Als weiterer Experte wird Prof. Dr. Bernhard Mundus darüber berichten, wie dem Klimawandel global und auf der lokalen Ebene begegnet werden kann. Er ist ausgewiesener Fachmann auf dem Gebiet der Energietechnik und energetischen Biomassenutzung und tätig im Fachbereich Energie, Gebäude, Umwelt der Fachhochschule Münster. Anschließend folgen fünf Impulsreferate aus den Unternehmen und Kommunen. Die Themen werden sein: Regenerative Energien, Energieversorgung, Energieeffizienz in Unternehmen, Arbeitsweisen der Netzwerke im Kreis Gütersloh und Klimaschutz in der Kommune. Die Impulsreferate sind gleichzeitig der Startschuss für die kommende Workshop-Reihe.
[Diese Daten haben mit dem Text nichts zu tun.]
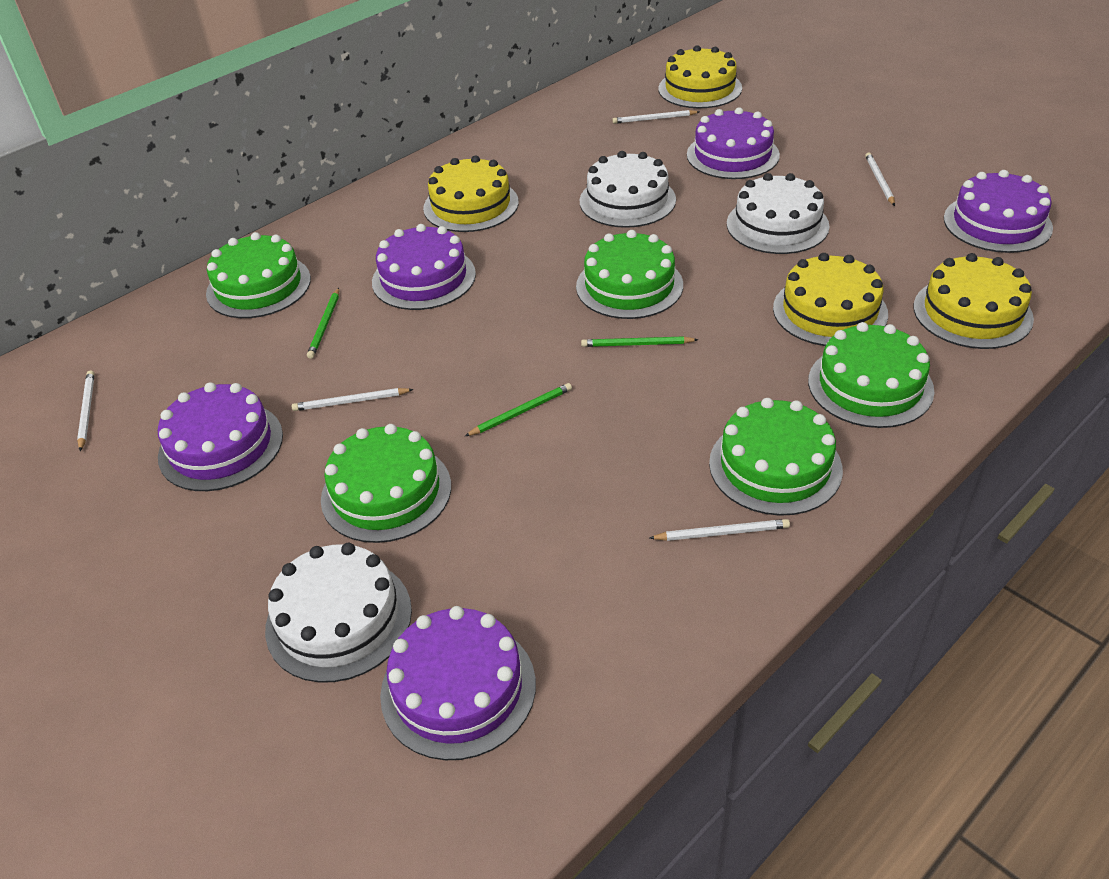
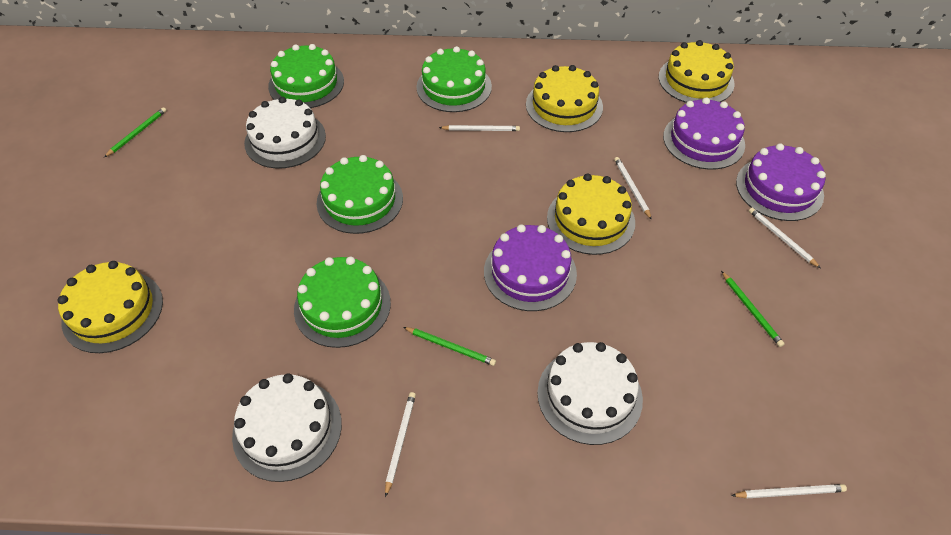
green cake: 5 -> 4
purple cake: 5 -> 3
Wie kann ich mich in das Klimaschutzkonzept des Kreises einbringen? Welche Vorteile ergeben sich daraus für die Bürgerinnen und Bürger, die Unternehmen und die Städte und Gemeinden? Und wer sind die regionalen Akteure die sich beteiligen? Alle Interessierten sind aufgerufen, sich mit ihren Ideen einzubringen. In Workshops sollen die Teilnehmer ihre Ansätze einbringen und gemeinsam Maßnahmen entwickeln und fixieren. Auch hier werden die Themenschwerpunkte regenerative Energien, Energieeffizienz, Klima- und Ressourcenschutz, Mobilität, regionale Vernetzung und Standortmarketing sein. Diese Maßnahmen werden nach der Fertigstellung des Klimaschutzkonzepts vom Kreis Gütersloh und anderen Projektverantwortlichen umgesetzt. Die ersten Workshops finden noch vor den Sommerferien statt.

Im Spätherbst soll das Klimaschutzkonzept abgeschlossen sein. Dann geht's aber erst richtig los, die neu eingestellte Klimaschutzmanagerin Kim Nadine Ortmeier wird die vorgeschlagenen Maßnahmen weiter begleiten und deren Umsetzung unterstützen: "Wir wollen nicht über mögliche Maßnahmen diskutieren, sondern konkrete Projekte angehen und durchführen."

In Sachen Klima- und Ressourcenschutz geht die Kreisverwaltung bereits seit vielen Jahren mit gutem Beispiel voran. So sind alle öffentlichen Gebäude untersucht, bewertet und bereits viele Sanierungsmaßnahmen durchgeführt. Zum Beispiel hat der Bauhof seit dem Jahr 2011 eine neue Holzhackschnitzelheizung und versorgt sich nun selber mit Wärme durch Straßenschnittgrün. Und seit Dezember 2011 sorgt eine Photovoltaikanlage auf dem Dach des Kreishauses Gütersloh für Solarstrom.

Los geht's! Zusammen mit Kim Nadine Ortmeier, der neuen Klimaschutzmanagerin des Kreises Gütersloh, startet das Klimaschutzkonzept am 19. April 2012 im Kreishaus in Gütersloh in die erste Runde.